Vitis HLS aims to satisfy all constraints: timing, throughput, latency. However, if a constraints cannot be satisfied, Vitis HLS always outputs an RTL design.

If the timing constraints inferred by the clock period cannot be met Vitis HLS issues message SCHED-644, as shown below, and creates a design with the best achievable performance.

@W [SCHED-644] Max operation delay (<operation_name> 2.39ns) exceeds the effective 
cycle time

Even if Vitis HLS cannot satisfy the timing requirements for a particular path, it still achieves timing on all other paths.

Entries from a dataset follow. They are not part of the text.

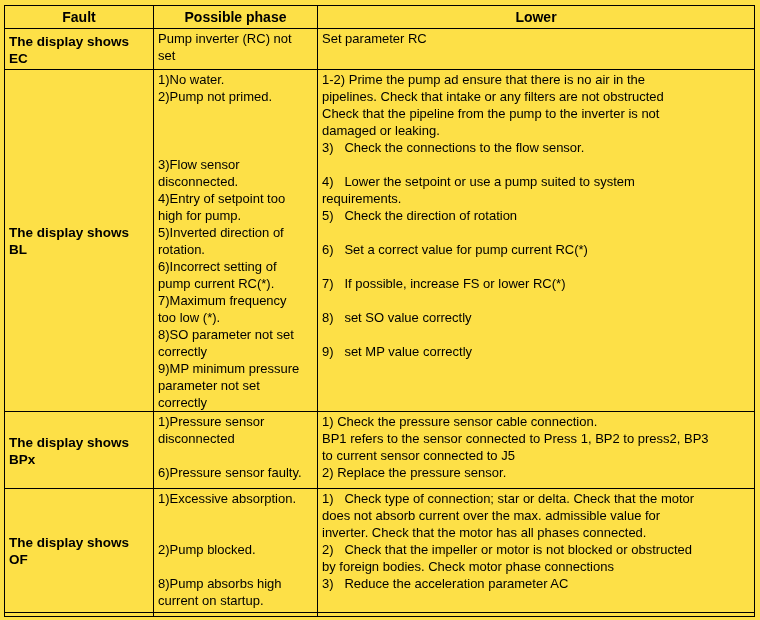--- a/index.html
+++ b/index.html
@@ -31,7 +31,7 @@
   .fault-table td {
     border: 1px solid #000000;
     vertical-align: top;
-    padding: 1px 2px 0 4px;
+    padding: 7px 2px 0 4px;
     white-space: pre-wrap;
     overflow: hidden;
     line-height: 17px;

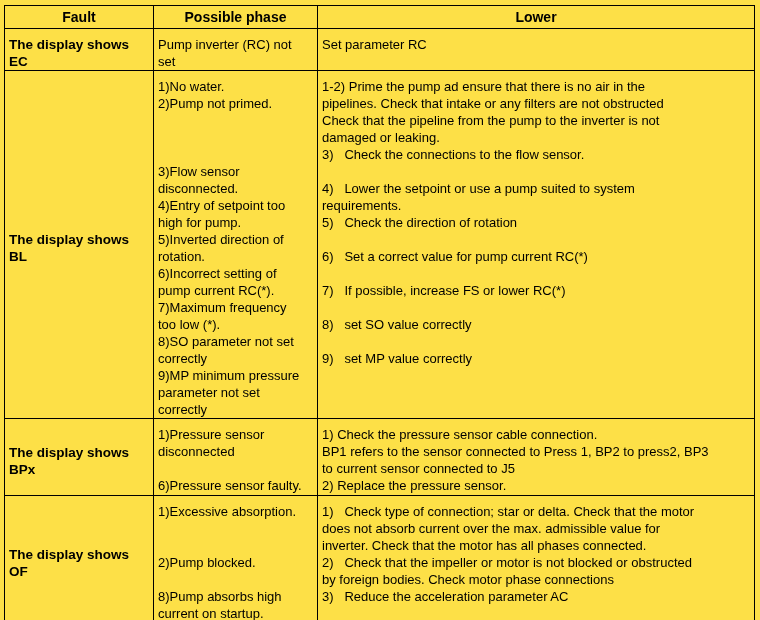--- a/index.html
+++ b/index.html
@@ -78,7 +78,7 @@
       <tr class="row-ec">
         <td class="fault">The display shows
 EC</td>
-        <td class="causes">Pump inverter (RC) not
+        <td class="causes">Press current (RC) not
 set</td>
         <td class="remedy">Set parameter RC</td>
       </tr>

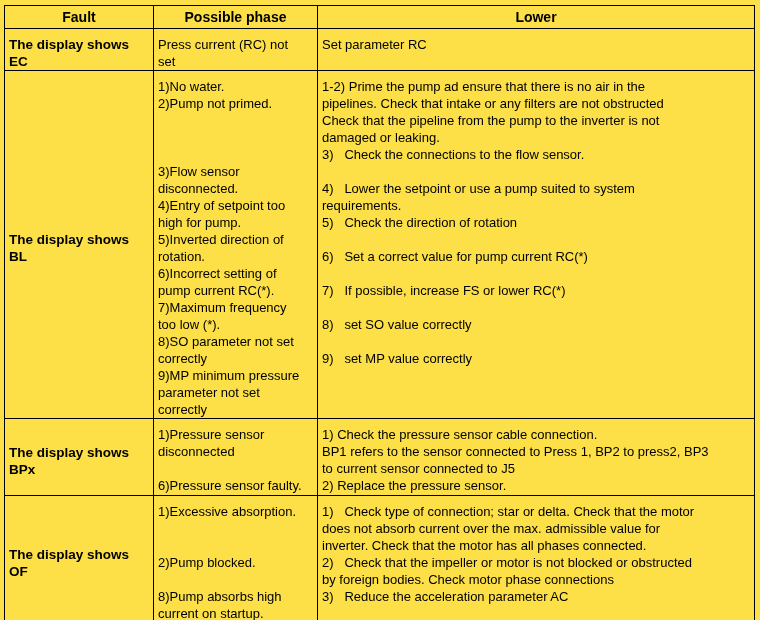--- a/index.html
+++ b/index.html
@@ -80,7 +80,7 @@
 EC</td>
         <td class="causes">Press current (RC) not
 set</td>
-        <td class="remedy">Set parameter RC</td>
+        <td class="remedy">Set rotation RC</td>
       </tr>
       <tr class="row-bl">
         <td class="fault">The display shows

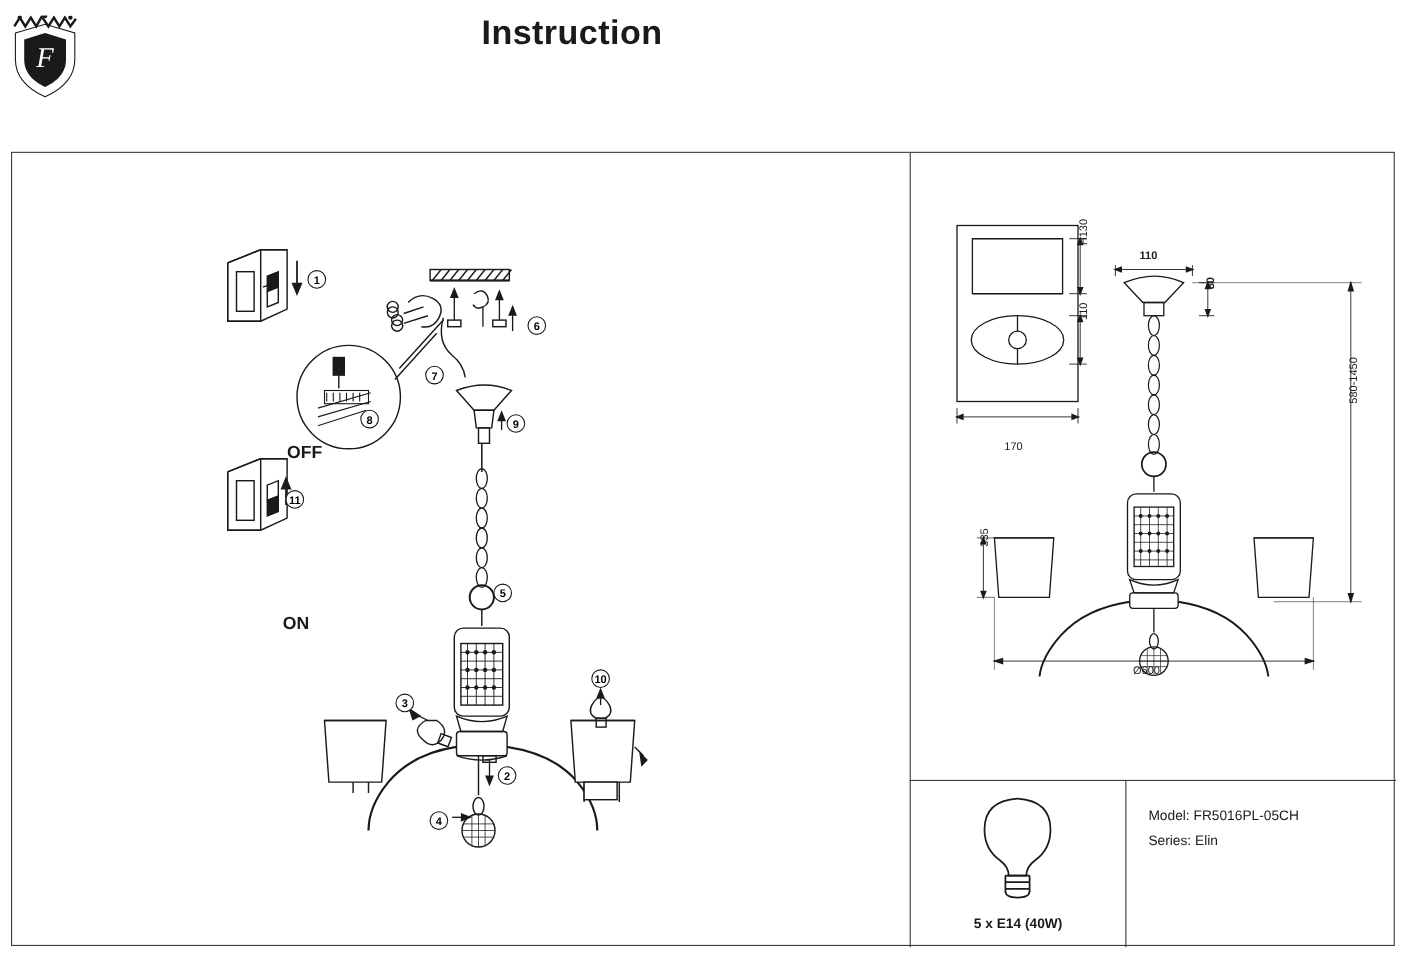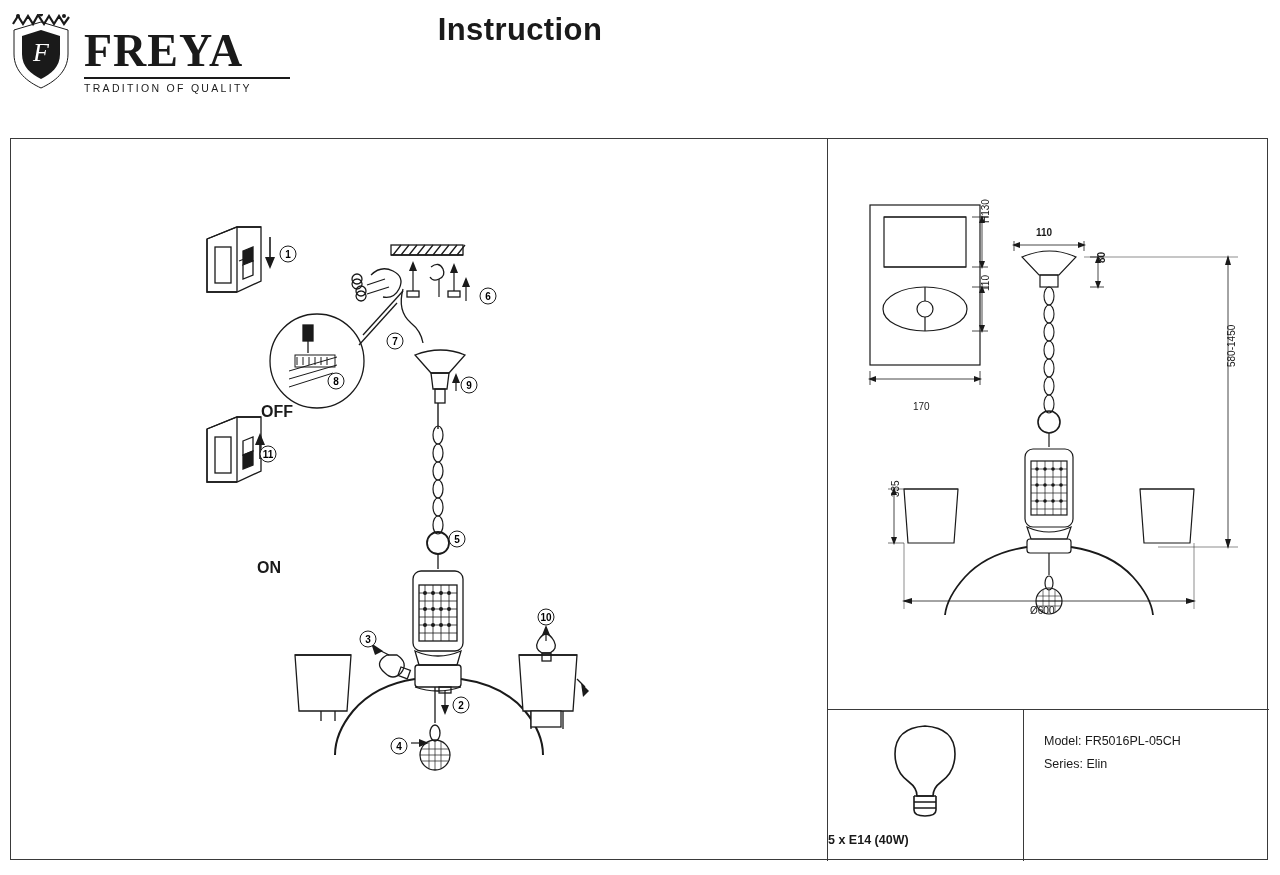--- a/index.html
+++ b/index.html
@@ -100,11 +100,6 @@
           <circle cx="31" cy="0.5" r="2" fill="#1a1a1a"></circle>
           <circle cx="54" cy="2" r="2" fill="#1a1a1a"></circle>
         </svg>
-      </div>
-      <div class="brand-text">
-        <div class="brand-name">FREYA</div>
-        <div class="brand-rule"></div>
-        <div class="brand-tag">TRADITION OF QUALITY</div>
       </div>
     </div>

This behavior allows you to evaluate if higher optimization levels or special handling of those failing paths by downstream logic syntheses can pull-in and ultimately satisfy the timing.

Important: It is important to review the constraint report after synthesis to determine if all constraints is met: the fact that Vitis HLS produces an output design does not guarantee the design meets all performance constraints. Review the Performance Estimates section of the design report.

A design report is generated for each function in the hierarchy when synthesis completes and can be viewed in the solution reports folder. The worse case timing for the entire design is reported as the worst case in each function report. There is no need to review every report in the hierarchy.

If the timing violations are too severe to be further optimized and corrected by downstream processes, review the techniques for specifying an exact latency and specifying exact implementation cores before considering a faster target technology.